Bu aşağılayıcı ifadelere tepki olarak Cezayir ise Fransız uçaklarının sürekli kullanmış oldukları hava sahasını kapatma kararı aldı, ayrıca Fransa’dan büyükelçisini de geri çağırdı. Yine Cezayir Cumhurbaşkanlığı ve devlet televizyonundan yapılan açıklamada “1830-1962 yılları arasında Fransız sömürgeciliğine karşı yiğit bir direnişle kendilerini feda eden 5 milyon 630 bin şehidin anısına kabul edilemez bir hakarettir” ifadeleri kullanılarak Macron’un sözlerinden duyulan rahatsızlık dile getirildi. Bunun yanında Cezayir’in içişlerine hiçbir dış müdahalenin kabul edilemeyeceği deklare edildi.   

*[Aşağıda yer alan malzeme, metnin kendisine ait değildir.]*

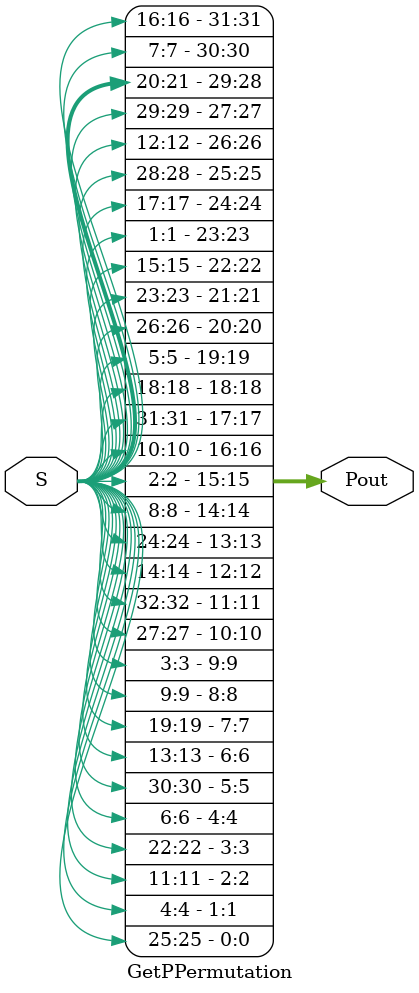
<source format=v>
module GetPPermutation(S, Pout); 

input [1:32] S;
output [1:32] Pout;
wire [1:32] Pout;

assign Pout [1:32] = {S[16], S[7], S[20], S[21],
							 S[29], S[12], S[28], S[17],
							 S[1], S[15], S[23], S[26],
							 S[5], S[18], S[31], S[10],
							 S[2], S[8], S[24], S[14],
							 S[32], S[27], S[3], S[9],
							 S[19], S[13], S[30], S[6],
							 S[22], S[11], S[4], S[25]}; 
endmodule 
</source>
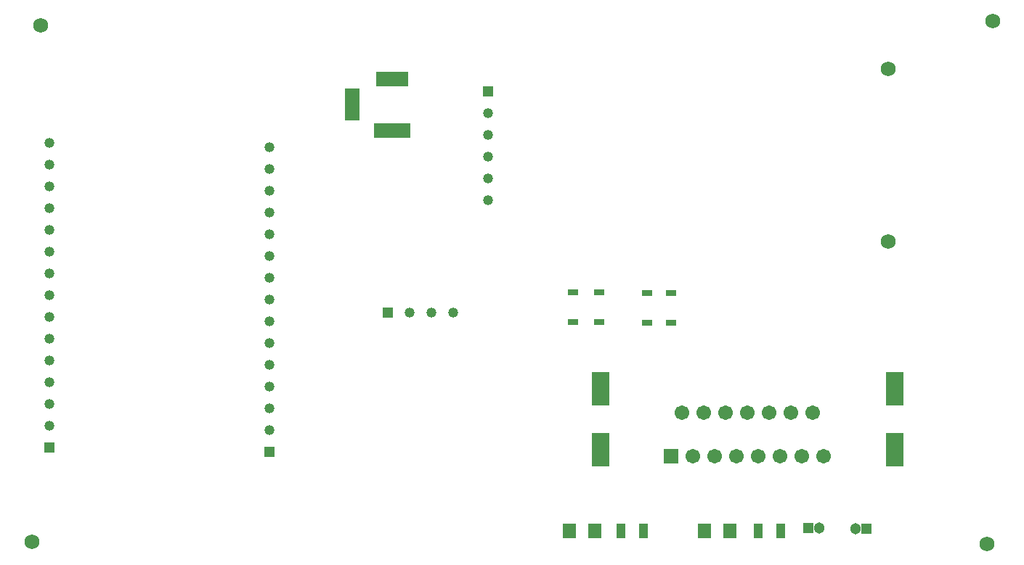
<source format=gts>
%TF.GenerationSoftware,Altium Limited,Altium Designer,23.7.1 (13)*%
G04 Layer_Color=8388736*
%FSLAX45Y45*%
%MOMM*%
%TF.SameCoordinates,4FC3C7EC-8D88-42E2-AD13-77C46488DAC4*%
%TF.FilePolarity,Negative*%
%TF.FileFunction,Soldermask,Top*%
%TF.Part,Single*%
G01*
G75*
%TA.AperFunction,SMDPad,CuDef*%
%ADD10R,1.19380X0.66040*%
%ADD12R,2.00000X4.00000*%
%ADD37R,1.60320X1.80320*%
%ADD38R,1.10320X1.75320*%
%TA.AperFunction,WasherPad*%
%ADD39C,1.72720*%
%TA.AperFunction,ComponentPad*%
%ADD40R,1.30320X1.30320*%
%ADD41C,1.30320*%
%ADD42C,1.70320*%
%ADD43R,1.70320X1.70320*%
%ADD44R,1.18820X1.18820*%
%ADD45C,1.18820*%
%ADD46R,4.20320X1.70320*%
%ADD47R,3.70320X1.70320*%
%ADD48R,1.70320X3.70320*%
%ADD49R,1.18820X1.18820*%
D10*
X7886700Y3274060D02*
D03*
Y2923540D02*
D03*
X7607300D02*
D03*
Y3274060D02*
D03*
X6743700Y3286760D02*
D03*
Y2936240D02*
D03*
X7048500Y3286760D02*
D03*
Y2936240D02*
D03*
D12*
X7061200Y1448400D02*
D03*
Y2158400D02*
D03*
X10490200Y1448400D02*
D03*
Y2158400D02*
D03*
D37*
X8570100Y495300D02*
D03*
X8270100D02*
D03*
X6695300D02*
D03*
X6995300D02*
D03*
D38*
X8897200D02*
D03*
X9162200D02*
D03*
X7297000D02*
D03*
X7562000D02*
D03*
D39*
X10414000Y5892800D02*
D03*
Y3873500D02*
D03*
X11569700Y342900D02*
D03*
X11633200Y6451600D02*
D03*
X431800Y368300D02*
D03*
X533400Y6400800D02*
D03*
D40*
X9486900Y533400D02*
D03*
X10160000Y520700D02*
D03*
D41*
X9613900Y533400D02*
D03*
X10033000Y520700D02*
D03*
D42*
X9664700Y1371600D02*
D03*
X9537700Y1879600D02*
D03*
X9410700Y1371600D02*
D03*
X9283700Y1879600D02*
D03*
X9156700Y1371600D02*
D03*
X9029700Y1879600D02*
D03*
X8902700Y1371600D02*
D03*
X8775700Y1879600D02*
D03*
X8648700Y1371600D02*
D03*
X8521700Y1879600D02*
D03*
X8394700Y1371600D02*
D03*
X8267700Y1879600D02*
D03*
X8140700Y1371600D02*
D03*
X8013700Y1879600D02*
D03*
D43*
X7886700Y1371600D02*
D03*
D44*
X3200400Y1422400D02*
D03*
X635000Y1473200D02*
D03*
X5753100Y5626100D02*
D03*
D45*
X3200400Y1676400D02*
D03*
Y1930400D02*
D03*
Y2184400D02*
D03*
Y2438400D02*
D03*
Y2692400D02*
D03*
Y2946400D02*
D03*
Y3200400D02*
D03*
Y3454400D02*
D03*
Y3708400D02*
D03*
Y3962400D02*
D03*
Y4216400D02*
D03*
Y4470400D02*
D03*
Y4724400D02*
D03*
Y4978400D02*
D03*
X635000Y1727200D02*
D03*
Y1981200D02*
D03*
Y2235200D02*
D03*
Y2489200D02*
D03*
Y2743200D02*
D03*
Y2997200D02*
D03*
Y3251200D02*
D03*
Y3505200D02*
D03*
Y3759200D02*
D03*
Y4013200D02*
D03*
Y4267200D02*
D03*
Y4521200D02*
D03*
Y4775200D02*
D03*
Y5029200D02*
D03*
X5346700Y3048000D02*
D03*
X5092700D02*
D03*
X4838700D02*
D03*
X5753100Y4356100D02*
D03*
Y4610100D02*
D03*
Y4864100D02*
D03*
Y5118100D02*
D03*
Y5372100D02*
D03*
D46*
X4635500Y5173700D02*
D03*
D47*
Y5773700D02*
D03*
D48*
X4165500Y5473700D02*
D03*
D49*
X4584700Y3048000D02*
D03*
%TF.MD5,abec9af8681b297b9e0bfdeff714ebd2*%
M02*

</source>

Cezayir ile yaşanan diplomatik gerilimin yakın zamanda yatışmasını umduğunu belirten Macron’u yapmış olduğu açıklamalara sevk eden aslında tamamen iç politika ile ilgiliydi. Macron, Nisan 2022’deki Fransa Cumhurbaşkanlığı seçimlerine hazırlanıyor. Özellikle son Fransız kamuoyu yoklamalarında sağcı adayların oy oranlarının yükselmiş olması Macron’un bugünkü tavrında belirleyici rol oynadı. Sağ akımın yükselişini oya tahvil etmek isteyen Macron, vatandaşlarının yüzde sekizini oluşturan Cezayir kökenli oy potansiyelini ise ihmal ediyor. Bu tavrın sonuçları elbette 2022 yılında görülecektir.  

İki devlet arasındaki gerginliği tırmandıran başka bir mesele de vizeler ile ilgili. Macron’un açıklamalarından kısa bir süre önce Fransa’nın Kuzey Afrika ülkelerine yönelik vize kısıtlaması getireceği haberleri diplomatik çatışmaların büyüyeceği sinyalini zaten vermişti.

Fransa Cumhurbaşkanı, Cezayir’i hala kendi sömürgesi olarak gördüğünden olsa gerek ki Cezayir halkına karşı aşağılayıcı ifadeler kullanma hakkını kendinde görüyor. Sonuç itibariyle sömürgecilik üzerinden çok uzun yıllar geçmiş olsa bile bu zihniyetin aslında çok da değişmediğini bu yaşananlardan gözlemleyebiliyoruz.